O filme também explica como funcionam as guerras entre famílias da região através de uma metáfora interessante: “Olha, é que nem duas cobra que eu vi brigando um dia desse. Uma mordeu o rabo de uma. A outra mordeu o rabo da uma. E morde o de uma, morde o da outra, foram se comendo, foram se comendo, até que um dia não restou mais nada. […]. É desse jeito que esse povo vai se acabar.”
A história mudava. Até os bois estavam fugindo das regras e do cotidiano daquela fazenda. Na manhã seguinte à ida ao circo, os Breves voltaram a trabalhar no engenho. Nessa cena, os bois resolvem parar de andar, assim parando a engrenagem maior que move todo o engenho. Os Breves deixam o trabalho, e os bois começam a andar sozinhos em volta do engenho, como se fossem livres e independentes, fazendo o que querem na hora que querem.
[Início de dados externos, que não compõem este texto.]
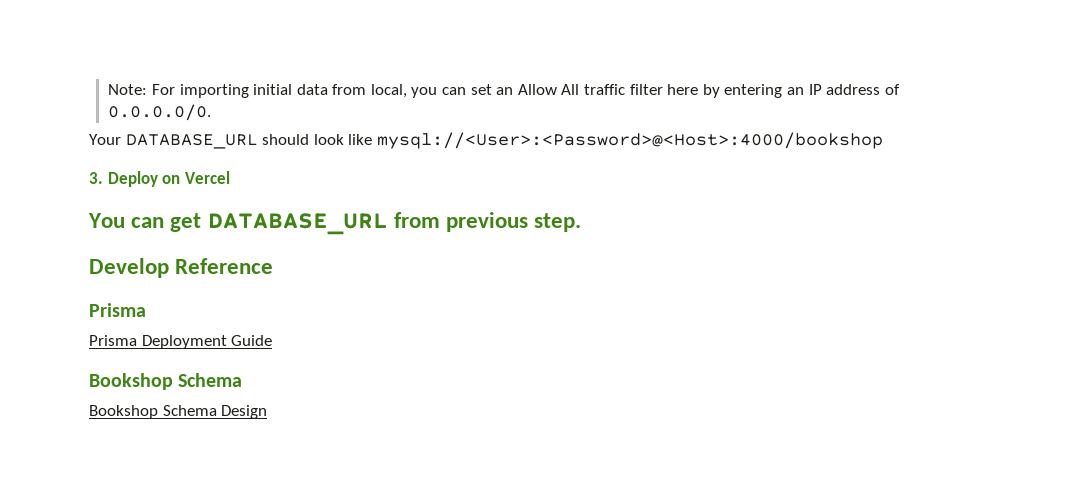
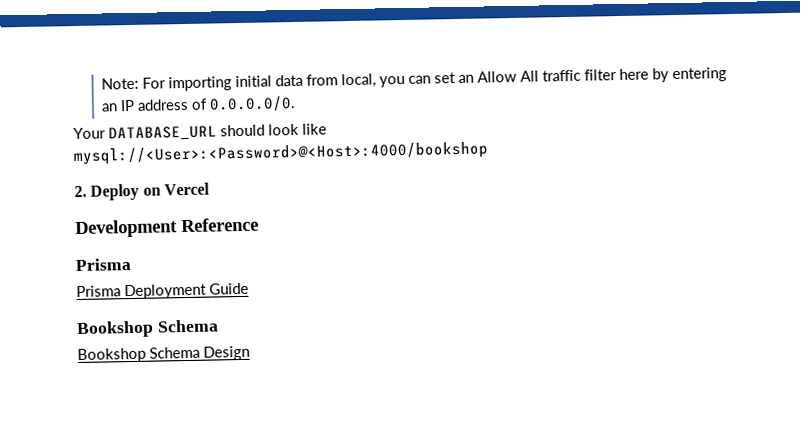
[89,172,103,184] 3. -> [74,185,87,198] 2.
[88,212,582,235] [89,258,169,278] You can get DATABASE_URL from previous step. // Develop -> [75,219,178,239] Development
“Nessa casa, os morto é que comanda os vivo”.
Enquanto Tonho vai conhecendo novas experiências, a linguagem cinematográfica o acompanha, e mostra a roda da carroça andando, e Tonho gira Clara numa corda durante um dia inteiro. Mais uma vez a idéia de círculo mostra no filme que o tempo está passando e Tonho deixando de viver, como, também, os closes nas engrenagens do engenho fazem lembrar um relógio, e o balanço de Pacu o pendulo. E a história sertaneja de uma família matando a outra, seja o sangue amarelando ou não, em um círculo vicioso sem fim continua a girar…
O filme de Walter Salles é realmente mais maduro que Central do Brasil (1998). Contudo, o drama regional mostrou algumas falhas em relação à montagem, e a fotografia do sertão é um tanto exagerada. O elenco mostrou uma boa interpretação e foi muito bem escolhido, principalmente Rodrigo Santoro (o Tonho), José Dumont (o pai), e as participações de Gero Camilo e Wagner Moura. É um filme que conseguiu juntar a poesia ao cinema de uma forma extraordinariamente brilhante. E sim, soube tratar muito bem de várias temáticas, como o analfabetismo, o patriarcalismo, as guerras entre famílias no sertão nordestino, o circo no interior, dentre outras.
para tanto, o diretor precisou estudar as características das guerras entre famílias no Brasil. Esses conflitos, geralmente conduzidos por latifundiários, acabaram definindo as fronteiras de alguns territórios do sertão nordestino, como é o caso do Sertão dos Inhamuns, no Estado do Ceará, palco da guerra entre as famílias Montes e Feitosa na primeira metade do século passado. Por fim, a forma com a qual foi tratada a visão de mundo de uma criança como Pacu (Ravi Ramos Lacerda) foi o ponto máximo do filme.